PDAM Tarakan memang menghadapi tantangan besar dalam pembiayaan operasional, investasi jaringan, hingga peningkatan kualitas layanan namun di tengah situasi ekonomi yang seperti ini Pemerintah Kota Tarakan seharusnya dapat meramu solusi alternatif selain menimpakan masalah – masalah tersebut ke dompet masyarakat Kota Tarakan karena pada hakikatnya Perumda dibangun dengan nafas untuk mendompleng jaminan kesejahteraan masyarakat bukan untuk meraup keuntungan sebesar – besarnya dari masyarakat yang dibalut dengan bahsa kiasan deviden.

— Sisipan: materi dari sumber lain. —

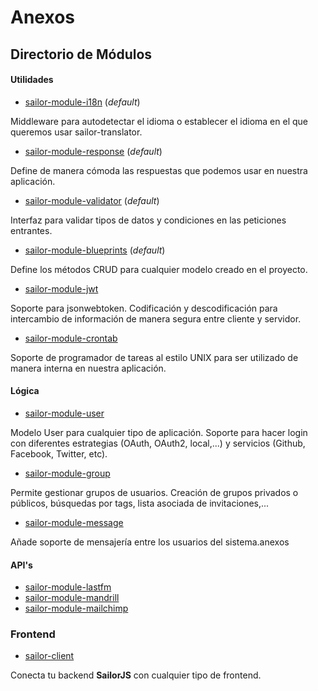 # Anexos

## Directorio de Módulos

#### Utilidades


- [sailor-module-i18n](https://github.com/sailorjs/sailor-module-i18n) (*default*)

Middleware para autodetectar el idioma o establecer el idioma en el que queremos usar sailor-translator.

- [sailor-module-response](https://github.com/sailorjs/sailor-module-response) (*default*)

Define de manera cómoda las respuestas que podemos usar en nuestra aplicación.

- [sailor-module-validator](https://github.com/sailorjs/sailor-module-validator) (*default*)

Interfaz para validar tipos de datos y condiciones en las peticiones entrantes.

- [sailor-module-blueprints](https://github.com/sailorjs/sailor-module-blueprints) (*default*)

Define los métodos CRUD para cualquier modelo creado en el proyecto.

- [sailor-module-jwt](https://github.com/sailorjs/sailor-module-jsonwebtoken)

Soporte para jsonwebtoken. Codificación y descodificación para intercambio de información de manera segura entre cliente y servidor.

- [sailor-module-crontab](https://github.com/sailorjs/sailor-module-crontab)

Soporte de programador de tareas al estilo UNIX para ser utilizado de manera interna en nuestra aplicación.

#### Lógica

- [sailor-module-user](https://github.com/sailorjs/sailor-module-user)


Modelo User para cualquier tipo de aplicación. Soporte para hacer login con diferentes estrategias (OAuth, OAuth2, local,...) y servicios (Github, Facebook, Twitter, etc).

- [sailor-module-group](https://github.com/sailorjs/sailor-group)

Permite gestionar grupos de usuarios. Creación de grupos privados o públicos, búsquedas por tags, lista asociada de invitaciones,...

- [sailor-module-message](https://github.com/sailorjs/sailor-module-message)

Añade soporte de mensajería entre los usuarios del sistema.anexos

#### API's

- [sailor-module-lastfm](https://github.com/sailorjs/sailor-module-lastfm)
- [sailor-module-mandrill](https://github.com/sailorjs/sailor-module-mandrill)
- [sailor-module-mailchimp](https://github.com/sailorjs/sailor-module-mailchimp)

### Frontend

- [sailor-client](https://github.com/sailorjs/sailor-client)

Conecta tu backend **SailorJS** con cualquier tipo de frontend.

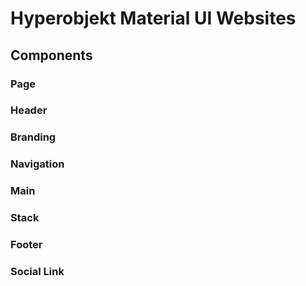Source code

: # Hyperobjekt Material UI Websites

## Components

### Page

### Header

### Branding

### Navigation

### Main

### Stack

### Footer

### Social Link
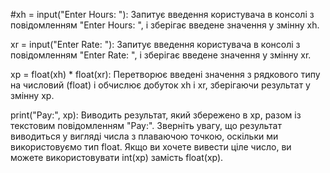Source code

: #xh = input("Enter Hours: "): Запитує введення користувача в консолі з повідомленням "Enter Hours: ", і зберігає введене значення у змінну xh.

xr = input("Enter Rate: "): Запитує введення користувача в консолі з повідомленням "Enter Rate: ", і зберігає введене значення у змінну xr.

xp = float(xh) \* float(xr): Перетворює введені значення з рядкового типу на числовий (float) і обчислює добуток xh і xr, зберігаючи результат у змінну xp.

print("Pay:", xp): Виводить результат, який збережено в xp, разом із текстовим повідомленням "Pay:". Зверніть увагу, що результат виводиться у вигляді числа з плаваючою точкою, оскільки ми використовуємо тип float. Якщо ви хочете вивести ціле число, ви можете використовувати int(xp) замість float(xp).
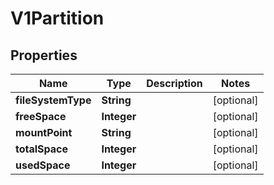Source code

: # V1Partition

## Properties
Name | Type | Description | Notes
------------ | ------------- | ------------- | -------------
**fileSystemType** | **String** |  |  [optional]
**freeSpace** | **Integer** |  |  [optional]
**mountPoint** | **String** |  |  [optional]
**totalSpace** | **Integer** |  |  [optional]
**usedSpace** | **Integer** |  |  [optional]
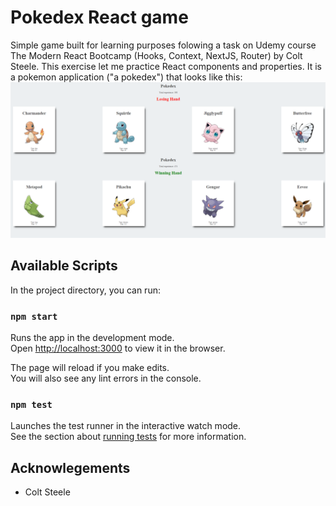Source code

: # Pokedex React game

Simple game built for learning purposes folowing a task on Udemy course The Modern React Bootcamp (Hooks, Context, NextJS, Router) by Colt Steele. This exercise let me practice React components and properties. It is a pokemon application ("a pokedex") that looks like this: 
![Alt text](preview.png)

## Available Scripts

In the project directory, you can run:

### `npm start`

Runs the app in the development mode.\
Open [http://localhost:3000](http://localhost:3000) to view it in the browser.

The page will reload if you make edits.\
You will also see any lint errors in the console.

### `npm test`

Launches the test runner in the interactive watch mode.\
See the section about [running tests](https://facebook.github.io/create-react-app/docs/running-tests) for more information.

## Acknowlegements
- Colt Steele
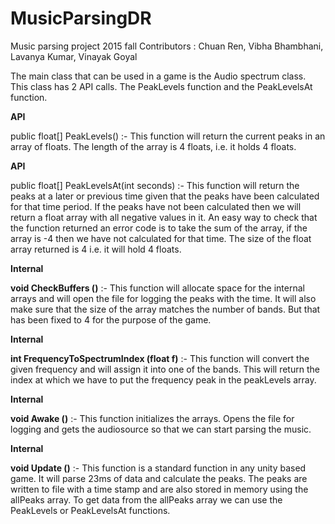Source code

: # MusicParsingDR
Music parsing project 2015 fall
Contributors : Chuan Ren, Vibha Bhambhani, Lavanya Kumar, Vinayak Goyal


The main class that can be used in a game is the Audio spectrum class. This class has 2 API calls. The PeakLevels function and the PeakLevelsAt function. 

**API**

public float[] PeakLevels() :- 
This function will return the current peaks in an array of floats. The length of the array is 4 floats, i.e. it holds 4 floats. 


**API**

public float[] PeakLevelsAt(int seconds) :-
This function will return the peaks at a later or previous time given that the peaks have been calculated for that time period. If the peaks have not been calculated then we will return a float array with all negative values in it. An easy way to check that the function returned an error code is to take the sum of the array, if the array is -4 then we have not calculated for that time. The size of the float array returned is 4 i.e. it will hold 4 floats. 


**Internal**

**void CheckBuffers ()** :- 
This function will allocate space for the internal arrays and will open the file for logging the peaks with the time. It will also make sure that the size of the array matches the number of bands. But that has been fixed to 4 for the purpose of the game. 


**Internal**

**int FrequencyToSpectrumIndex (float f)** :-
This function will convert the given frequency and will assign it into one of the bands. This will return the index at which we have to put the frequency peak in the peakLevels array. 


**Internal**

**void Awake ()** :- 
This function initializes the arrays. Opens the file for logging and gets the audiosource so that we can start parsing the music. 


**Internal**

**void Update ()** :-
This function is a standard function in any unity based game. It will parse 23ms of data and calculate the peaks. The peaks are written to file with a time stamp and are also stored in memory using the allPeaks array. To get data from the allPeaks array we can use the PeakLevels or PeakLevelsAt functions.  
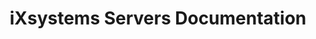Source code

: ---
title: "iXsystems Servers Documentation"
linkTitle: "iX Servers"
description: "Hardware guides and notes for iX Servers."
weight: 9
---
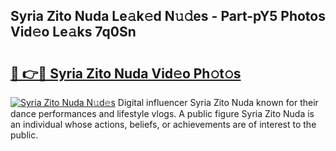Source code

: ## Syria Zito Nuda Le𝚊k𝚎d N𝚞𝚍es - Part-pY5 Photos Vid𝚎o Le𝚊ks 7q0Sn

# <h2><a href="http://fbeuf8.evod.top/?m=Syria+Zito+Nuda">🔗 👉🔴 Syria Zito Nuda Vid𝚎o Ph𝚘t𝚘s</a></h2>

[![Syria Zito Nuda N𝚞d𝚎s](https://i.imgur.com/8V9OHl7.gif)](http://fbeuf8.evod.top/?m=Syria+Zito+Nuda)
Digital influencer Syria Zito Nuda known for their dance performances and lifestyle vlogs. A public figure Syria Zito Nuda is an individual whose actions, beliefs, or achievements are of interest to the public. 
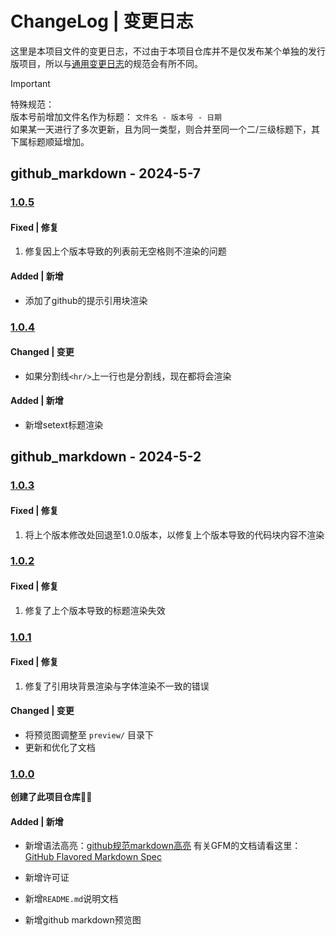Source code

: # ChangeLog | 变更日志

这里是本项目文件的变更日志，不过由于本项目仓库并不是仅发布某个单独的发行版项目，所以与[通用变更日志](https://common-changelog.org)的规范会有所不同。

> [!IMPORTANT]
> 特殊规范：  
> 版本号前增加文件名作为标题： `文件名 - 版本号 - 日期`  
> 如果某一天进行了多次更新，且为同一类型，则合并至同一个二/三级标题下，其下属标题顺延增加。

## github_markdown - 2024-5-7
### [1.0.5](https://github.com/guobao2333/MT-syntax-highlight/commit/ddf18a0)
#### Fixed | 修复

1. 修复因上个版本导致的列表前无空格则不渲染的问题

#### Added | 新增

+ 添加了github的提示引用块渲染

### [1.0.4](https://github.com/guobao2333/MT-syntax-highlight/commit/39a1506)
#### Changed | 变更

* 如果分割线`<hr/>`上一行也是分割线，现在都将会渲染

#### Added | 新增

+ 新增setext标题渲染

## github_markdown - 2024-5-2
### [1.0.3](https://github.com/guobao2333/MT-syntax-highlight/commit/76c1f9a)
#### Fixed | 修复

1. 将上个版本修改处回退至1.0.0版本，以修复上个版本导致的代码块内容不渲染

### [1.0.2](https://github.com/guobao2333/MT-syntax-highlight/commit/f3f0913)
#### Fixed | 修复

1. 修复了上个版本导致的标题渲染失效

### [1.0.1](https://github.com/guobao2333/MT-syntax-highlight/commit/4411307)
#### Fixed | 修复

1. 修复了引用块背景渲染与字体渲染不一致的错误

#### Changed | 变更

* 将预览图调整至 `preview/` 目录下
* 更新和优化了文档

### [1.0.0](https://github.com/guobao2333/MT-syntax-highlight/commit/cf23fc0)

**创建了此项目仓库**👍🏻

#### Added | 新增

+ 新增语法高亮：[github规范markdown高亮](mtsx/github_markdown.mtsx)
  有关GFM的文档请看这里：[GitHub Flavored Markdown Spec](https://github.github.com/gfm)

+ 新增许可证
+ 新增`README.md`说明文档
+ 新增github markdown预览图
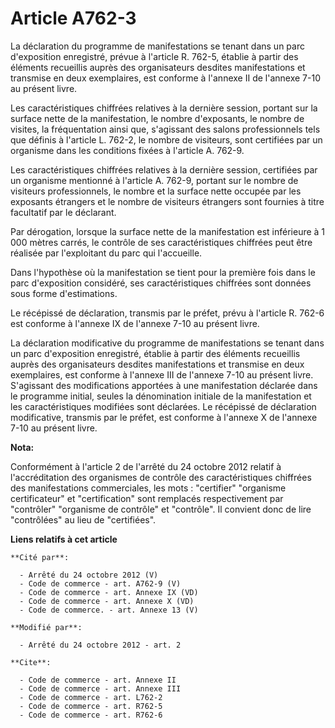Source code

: # Article A762-3

La déclaration du programme de manifestations se tenant dans un parc d'exposition enregistré, prévue à l'article R. 762-5,
établie à partir des éléments recueillis auprès des organisateurs desdites manifestations et transmise en deux exemplaires,
est conforme à l'annexe II de l'annexe 7-10 au présent livre. 

Les caractéristiques chiffrées relatives à la dernière session, portant sur la surface nette de la manifestation, le nombre
d'exposants, le nombre de visites, la fréquentation ainsi que, s'agissant des salons professionnels tels que définis à
l'article L. 762-2, le nombre de visiteurs, sont certifiées par un organisme dans les conditions fixées à l'article A.
762-9. 

Les caractéristiques chiffrées relatives à la dernière session, certifiées par un organisme mentionné à l'article A. 762-9,
portant sur le nombre de visiteurs professionnels, le nombre et la surface nette occupée par les exposants étrangers et le
nombre de visiteurs étrangers sont fournies à titre facultatif par le déclarant. 

Par dérogation, lorsque la surface nette de la manifestation est inférieure à 1 000 mètres carrés, le contrôle de ses
caractéristiques chiffrées peut être réalisée par l'exploitant du parc qui l'accueille. 

Dans l'hypothèse où la manifestation se tient pour la première fois dans le parc d'exposition considéré, ses caractéristiques
chiffrées sont données sous forme d'estimations. 

Le récépissé de déclaration, transmis par le préfet, prévu à l'article R. 762-6 est conforme à l'annexe IX de l'annexe 7-10
au présent livre. 

La déclaration modificative du programme de manifestations se tenant dans un parc d'exposition enregistré, établie à partir
des éléments recueillis auprès des organisateurs desdites manifestations et transmise en deux exemplaires, est conforme à
l'annexe III de l'annexe 7-10 au présent livre. S'agissant des modifications apportées à une manifestation déclarée dans le
programme initial, seules la dénomination initiale de la manifestation et les caractéristiques modifiées sont déclarées. Le
récépissé de déclaration modificative, transmis par le préfet, est conforme à l'annexe X de l'annexe 7-10 au présent livre.

**Nota:**

Conformément à l'article 2 de l'arrêté du 24 octobre 2012 relatif à l'accréditation des organismes de contrôle des
caractéristiques chiffrées des manifestations commerciales, les mots : "certifier" "organisme certificateur" et
"certification" sont remplacés respectivement par "contrôler" "organisme de contrôle" et "contrôle". Il convient donc de lire
"contrôlées" au lieu de "certifiées".

**Liens relatifs à cet article**

	**Cité par**:

	  - Arrêté du 24 octobre 2012 (V)
	  - Code de commerce - art. A762-9 (V)
	  - Code de commerce - art. Annexe IX (VD)
	  - Code de commerce - art. Annexe X (VD)
	  - Code de commerce. - art. Annexe 13 (V)

	**Modifié par**:

	  - Arrêté du 24 octobre 2012 - art. 2

	**Cite**:

	  - Code de commerce - art. Annexe II
	  - Code de commerce - art. Annexe III
	  - Code de commerce - art. L762-2
	  - Code de commerce - art. R762-5
	  - Code de commerce - art. R762-6
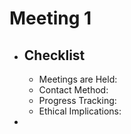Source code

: # Meeting 1
- ## Checklist
	- Meetings are Held:
	- Contact Method:
	- Progress Tracking:
	- Ethical Implications:
-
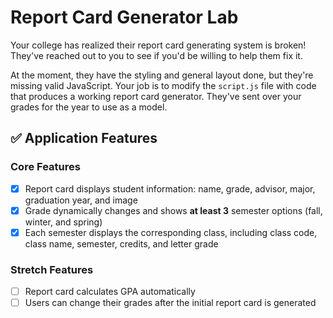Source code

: # Report Card Generator Lab

Your college has realized their report card generating system is broken! They've reached out to you to see if you'd be willing to help them fix it.

At the moment, they have the styling and general layout done, but they're missing valid JavaScript. Your job is to modify the `script.js` file with code that produces a working report card generator. They've sent over your grades for the year to use as a model.

## ✅ Application Features

### Core Features

- [x] Report card displays student information: name, grade, advisor, major, graduation year, and image
- [x] Grade dynamically changes and shows **at least 3** semester options (fall, winter, and spring)
- [x] Each semester displays the corresponding class, including class code, class name, semester, credits, and letter grade

### Stretch Features

- [ ] Report card calculates GPA automatically
- [ ] Users can change their grades after the initial report card is generated

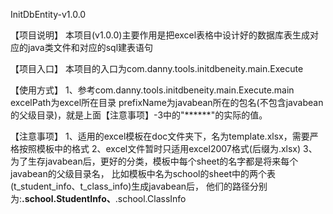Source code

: 
InitDbEntity-v1.0.0

【项目说明】
本项目(v1.0.0)主要作用是把excel表格中设计好的数据库表生成对应的java类文件和对应的sql建表语句

【项目入口】
本项目的入口为com.danny.tools.initdbeneity.main.Execute

【使用方式】
1、参考com.danny.tools.initdbeneity.main.Execute.main
excelPath为excel所在目录
prefixName为javabean所在的包名(不包含javabean的父级目录)，就是上面【注意事项】-3中的"******"的实际的值。

【注意事项】
1、适用的excel模板在doc文件夹下，名为template.xlsx，需要严格按照模板中的格式
2、excel文件暂时只适用excel2007格式(后缀为.xlsx)
3、为了生存javabean后，更好的分类，模板中每个sheet的名字都是将来每个javabean的父级目录名，
比如模板中名为school的sheet中的两个表(t_student_info、t_class_info)生成javabean后，
他们的路径分别为:******.school.StudentInfo、******.school.ClassInfo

Kondisi ini tentunya harus segera di tanggapi oleh Walikota Tarakan dr.Khairul,M.Kes, dengan melakukan penyegaran di manajemen maupun pada anggota Direksi PDAM Tarakan, baik dengan melakukan penggantian Direksi maupun mencegah naikknya biaya tarif abodemen di tengah terseoknya stabilitas ekonomi nasional saat ini.
hal ini tentunya untuk mencegah terjadinya gejolak amarah publik yang mungkin saja dapat bermuara pada terganggunya keamanan, kondisifitas, dan keambrukan ekonomi di Kota Tarakan. Masyarakat Kota Tarakan sudah jenuh melihat Direksi PDAM yang dengan segala upaya memeras keringat hanya untuk menyenangkan kepala daerah dan tidak perduli kepada keadaan ekonomi masyarakat setempat serta tidak memperdulikan serangkaian aturan yang seharusnya menjadi acuan dalam melaksanakan tugas pelayanan kepada masyarakat.
Pada kesimpulannya kita bisa bersepekulasi jika Perumda Tirta Alam Kota Tarakan sejak kepemimpinan Walikota Tarakan dr. Khairul, M.Kes, benar – benar diperkosa dengan menggunakan kekuatan abuse of power karena telah menabrak seluruh peraturan perundang – undangan dan aturan yang berlaku di Indonesia. Selain itu, pelanggaran administrasi dan tata kelola administrasi pemerintahan yang amburadul melengkapi poin Perumda Tirta Alam sebagai Perumda yang telah melakukan tindakan maladministrasi terbanyak di Kota Tarakan.